Re: wal_sync_method=fsync_writethrough

From
Thomas Munro
Date:
On Tue, Aug 30, 2022 at 3:44 AM Magnus Hagander <magnus@hagander.net> wrote:
> On Fri, Aug 26, 2022 at 11:29 PM Thomas Munro <thomas.munro@gmail.com> wrote:
> > Now it looks strange: we have both "fsync" and "fsync_writethrough"
> > doing exactly the same thing while vaguely implying otherwise, and the
> > contrast with other operating systems (if I divined that aspect
> > correctly) mostly doesn't apply.  How flush commands affect various
> > caches in modern storage stacks is also not really OS-specific AFAIK.
> >
> > (Obviously macOS is a different story...)
>
> Given that it does vary (because macOS is actually an OS :D), we might
> need to start from a matrix of exactly what happens in different
> states, and then try to map that to a set? I fully agree that if
> things actually behave the same, they should be called the same.

Thanks, I'll take that as a +1 for dropping the redundant level for
Windows.  (Of course it stays for macOS).

I like that our current levels are the literal names of standard
interfaces we call, since the rest is out of our hands.  I'm not sure
what you could actually *do* with the information that some OS doesn't
flush write caches, other than document it and suggest a remedy (e.g.
turn it off).  I would even prefer it if fsync_writethrough were
called F_FULLFSYNC, following that just-say-what-it-does-directly
philosophy, but that horse is already over the horizon.

> And it may also be that there is no longer a difference between
> direct-drive and RAID-with-battery-or-flash, which used to be the huge
> difference back then, where you had to tune for it.

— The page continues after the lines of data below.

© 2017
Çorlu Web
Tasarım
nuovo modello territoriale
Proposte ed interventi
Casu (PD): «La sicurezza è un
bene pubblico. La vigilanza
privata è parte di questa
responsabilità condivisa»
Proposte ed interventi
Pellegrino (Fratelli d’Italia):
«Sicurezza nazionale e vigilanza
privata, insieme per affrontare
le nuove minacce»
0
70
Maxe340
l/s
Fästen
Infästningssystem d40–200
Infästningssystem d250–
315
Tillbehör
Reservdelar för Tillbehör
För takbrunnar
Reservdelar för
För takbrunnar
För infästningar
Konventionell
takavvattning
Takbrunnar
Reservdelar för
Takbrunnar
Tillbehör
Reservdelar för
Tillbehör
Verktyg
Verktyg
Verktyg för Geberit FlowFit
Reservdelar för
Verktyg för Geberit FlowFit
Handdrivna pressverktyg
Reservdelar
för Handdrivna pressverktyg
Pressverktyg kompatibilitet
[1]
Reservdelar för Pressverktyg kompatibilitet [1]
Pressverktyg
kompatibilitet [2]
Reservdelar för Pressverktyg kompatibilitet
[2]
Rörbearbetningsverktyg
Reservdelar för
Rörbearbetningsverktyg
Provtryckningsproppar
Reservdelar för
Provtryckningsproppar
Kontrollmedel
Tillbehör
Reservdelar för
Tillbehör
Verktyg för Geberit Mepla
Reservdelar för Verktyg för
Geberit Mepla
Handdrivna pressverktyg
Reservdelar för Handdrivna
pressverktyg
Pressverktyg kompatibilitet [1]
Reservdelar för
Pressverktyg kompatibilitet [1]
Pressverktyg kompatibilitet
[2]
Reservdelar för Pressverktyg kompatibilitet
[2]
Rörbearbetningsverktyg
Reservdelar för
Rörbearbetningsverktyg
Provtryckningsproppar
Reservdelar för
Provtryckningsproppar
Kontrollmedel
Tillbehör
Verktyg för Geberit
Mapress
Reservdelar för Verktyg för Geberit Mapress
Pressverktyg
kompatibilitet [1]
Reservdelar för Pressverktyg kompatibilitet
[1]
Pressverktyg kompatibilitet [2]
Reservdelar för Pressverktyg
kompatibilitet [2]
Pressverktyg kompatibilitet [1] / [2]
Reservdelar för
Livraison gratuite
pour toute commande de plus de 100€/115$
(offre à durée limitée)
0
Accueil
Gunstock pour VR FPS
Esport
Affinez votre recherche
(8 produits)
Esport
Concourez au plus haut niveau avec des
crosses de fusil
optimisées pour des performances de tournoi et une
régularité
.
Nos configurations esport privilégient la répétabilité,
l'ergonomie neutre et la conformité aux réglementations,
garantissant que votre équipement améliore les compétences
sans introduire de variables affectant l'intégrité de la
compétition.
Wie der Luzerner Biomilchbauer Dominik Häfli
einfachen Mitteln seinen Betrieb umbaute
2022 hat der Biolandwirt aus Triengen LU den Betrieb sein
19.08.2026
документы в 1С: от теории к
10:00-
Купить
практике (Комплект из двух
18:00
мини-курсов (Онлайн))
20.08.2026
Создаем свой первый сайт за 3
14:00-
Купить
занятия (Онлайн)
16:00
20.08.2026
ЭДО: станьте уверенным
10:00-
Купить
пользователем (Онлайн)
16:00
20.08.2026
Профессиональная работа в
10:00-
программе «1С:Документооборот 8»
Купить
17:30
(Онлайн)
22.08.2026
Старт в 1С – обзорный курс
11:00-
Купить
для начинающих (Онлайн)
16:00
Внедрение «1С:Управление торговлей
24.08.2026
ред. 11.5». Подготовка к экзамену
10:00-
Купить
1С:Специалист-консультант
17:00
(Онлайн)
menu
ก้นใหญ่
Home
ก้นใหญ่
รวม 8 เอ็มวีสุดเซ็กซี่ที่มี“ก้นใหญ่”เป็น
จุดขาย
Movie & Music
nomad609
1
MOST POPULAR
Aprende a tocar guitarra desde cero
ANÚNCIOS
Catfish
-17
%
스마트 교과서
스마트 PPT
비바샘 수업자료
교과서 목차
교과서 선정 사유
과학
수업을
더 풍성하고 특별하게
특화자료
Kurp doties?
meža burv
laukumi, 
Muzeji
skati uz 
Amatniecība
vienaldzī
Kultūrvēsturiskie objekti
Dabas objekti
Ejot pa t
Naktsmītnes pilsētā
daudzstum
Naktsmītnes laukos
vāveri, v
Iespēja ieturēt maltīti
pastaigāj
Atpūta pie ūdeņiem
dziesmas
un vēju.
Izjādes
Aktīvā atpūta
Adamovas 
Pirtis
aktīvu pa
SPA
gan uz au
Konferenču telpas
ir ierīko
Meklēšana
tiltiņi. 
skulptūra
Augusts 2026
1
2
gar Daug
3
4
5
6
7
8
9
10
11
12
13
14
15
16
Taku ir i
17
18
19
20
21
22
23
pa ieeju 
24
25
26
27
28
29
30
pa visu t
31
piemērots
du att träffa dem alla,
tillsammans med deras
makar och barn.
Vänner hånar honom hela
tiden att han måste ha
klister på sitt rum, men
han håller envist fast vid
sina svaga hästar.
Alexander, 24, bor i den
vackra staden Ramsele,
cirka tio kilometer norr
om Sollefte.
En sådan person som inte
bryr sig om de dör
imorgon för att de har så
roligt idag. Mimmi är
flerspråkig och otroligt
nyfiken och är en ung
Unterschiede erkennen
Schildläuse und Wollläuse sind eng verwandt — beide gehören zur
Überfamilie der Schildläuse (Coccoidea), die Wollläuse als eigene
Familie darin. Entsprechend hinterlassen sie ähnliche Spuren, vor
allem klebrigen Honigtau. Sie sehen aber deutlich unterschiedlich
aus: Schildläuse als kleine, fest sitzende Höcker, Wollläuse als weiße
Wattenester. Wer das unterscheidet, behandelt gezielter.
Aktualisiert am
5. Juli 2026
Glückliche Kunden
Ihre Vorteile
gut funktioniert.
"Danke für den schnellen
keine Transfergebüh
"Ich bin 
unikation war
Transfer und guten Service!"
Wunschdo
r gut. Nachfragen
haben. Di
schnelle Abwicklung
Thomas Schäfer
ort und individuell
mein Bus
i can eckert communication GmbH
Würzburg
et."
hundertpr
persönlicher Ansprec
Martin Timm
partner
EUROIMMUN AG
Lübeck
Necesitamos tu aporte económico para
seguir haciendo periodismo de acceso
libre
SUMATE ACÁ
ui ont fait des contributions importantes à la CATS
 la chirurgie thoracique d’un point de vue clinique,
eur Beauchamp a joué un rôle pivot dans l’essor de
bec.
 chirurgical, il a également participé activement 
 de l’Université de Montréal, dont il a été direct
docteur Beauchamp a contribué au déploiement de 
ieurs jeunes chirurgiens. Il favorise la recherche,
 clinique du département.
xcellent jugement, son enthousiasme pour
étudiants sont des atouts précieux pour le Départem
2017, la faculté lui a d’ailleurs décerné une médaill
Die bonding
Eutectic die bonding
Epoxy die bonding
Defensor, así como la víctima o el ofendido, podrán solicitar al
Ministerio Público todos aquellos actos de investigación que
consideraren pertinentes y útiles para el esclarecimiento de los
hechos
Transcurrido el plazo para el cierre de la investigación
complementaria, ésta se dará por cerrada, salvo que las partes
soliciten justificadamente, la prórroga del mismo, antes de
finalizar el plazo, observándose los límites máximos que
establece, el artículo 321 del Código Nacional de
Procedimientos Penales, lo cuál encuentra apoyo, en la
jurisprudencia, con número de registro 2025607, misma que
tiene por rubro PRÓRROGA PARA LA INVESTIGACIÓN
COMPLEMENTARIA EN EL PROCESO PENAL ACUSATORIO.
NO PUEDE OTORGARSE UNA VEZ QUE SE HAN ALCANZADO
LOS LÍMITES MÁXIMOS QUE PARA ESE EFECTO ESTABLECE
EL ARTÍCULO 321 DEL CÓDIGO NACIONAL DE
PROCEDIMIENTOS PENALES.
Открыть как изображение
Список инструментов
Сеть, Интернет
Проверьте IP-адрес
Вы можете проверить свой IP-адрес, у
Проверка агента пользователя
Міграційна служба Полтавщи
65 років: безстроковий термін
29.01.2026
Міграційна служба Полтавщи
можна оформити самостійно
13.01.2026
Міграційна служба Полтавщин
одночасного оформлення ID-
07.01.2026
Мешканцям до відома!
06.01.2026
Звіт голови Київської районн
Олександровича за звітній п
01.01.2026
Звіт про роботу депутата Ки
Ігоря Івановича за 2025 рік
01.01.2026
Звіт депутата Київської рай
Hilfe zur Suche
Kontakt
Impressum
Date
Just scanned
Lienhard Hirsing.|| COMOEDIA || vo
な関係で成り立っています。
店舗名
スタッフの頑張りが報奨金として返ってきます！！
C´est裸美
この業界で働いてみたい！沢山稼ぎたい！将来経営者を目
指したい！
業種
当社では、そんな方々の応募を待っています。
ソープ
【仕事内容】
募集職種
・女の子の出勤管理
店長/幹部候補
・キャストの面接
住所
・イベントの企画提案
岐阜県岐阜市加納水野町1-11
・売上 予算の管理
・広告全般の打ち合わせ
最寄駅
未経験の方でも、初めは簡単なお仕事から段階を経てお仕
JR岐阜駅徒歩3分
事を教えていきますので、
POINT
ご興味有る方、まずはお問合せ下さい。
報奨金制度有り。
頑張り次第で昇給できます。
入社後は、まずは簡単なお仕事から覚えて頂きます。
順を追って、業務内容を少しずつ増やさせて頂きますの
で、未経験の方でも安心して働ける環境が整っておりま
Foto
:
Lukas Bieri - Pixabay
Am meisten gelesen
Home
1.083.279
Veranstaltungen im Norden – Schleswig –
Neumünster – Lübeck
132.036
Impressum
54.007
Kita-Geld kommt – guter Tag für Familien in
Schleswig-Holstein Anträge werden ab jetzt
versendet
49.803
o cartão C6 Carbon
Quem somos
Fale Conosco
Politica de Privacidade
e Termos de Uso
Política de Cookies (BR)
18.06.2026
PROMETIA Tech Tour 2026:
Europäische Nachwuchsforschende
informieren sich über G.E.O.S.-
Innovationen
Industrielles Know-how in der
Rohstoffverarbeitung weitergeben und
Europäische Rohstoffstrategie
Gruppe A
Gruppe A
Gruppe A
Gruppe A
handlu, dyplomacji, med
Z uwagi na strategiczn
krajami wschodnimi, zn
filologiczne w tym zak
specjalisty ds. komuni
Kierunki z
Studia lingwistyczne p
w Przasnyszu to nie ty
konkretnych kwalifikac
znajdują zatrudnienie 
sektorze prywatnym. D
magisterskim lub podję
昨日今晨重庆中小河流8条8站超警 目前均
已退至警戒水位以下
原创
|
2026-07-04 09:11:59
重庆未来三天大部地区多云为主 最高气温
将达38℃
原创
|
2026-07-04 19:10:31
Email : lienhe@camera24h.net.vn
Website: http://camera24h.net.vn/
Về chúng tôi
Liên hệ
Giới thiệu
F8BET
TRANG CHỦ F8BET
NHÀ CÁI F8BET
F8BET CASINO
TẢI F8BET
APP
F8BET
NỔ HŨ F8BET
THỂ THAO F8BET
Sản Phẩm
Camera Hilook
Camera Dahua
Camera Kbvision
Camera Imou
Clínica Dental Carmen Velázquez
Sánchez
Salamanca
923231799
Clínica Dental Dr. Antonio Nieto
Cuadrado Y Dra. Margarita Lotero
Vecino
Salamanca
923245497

For many cases
> that has been negated by just not using that (and using NVME and
> possibly software raid instead), but there are certainly still people
> using such systems...

I believe modern systems are a lot better at negotiating the need for
flushes (i.e. for *volatile* caches).  In contrast, the FUA situation
(as used for FILE_FLAG_WRITE_THROUGH) seems like a multi-level
dumpster fire on anything but high-end gear, from what I've been able
to figure out so far, though I'm no expert.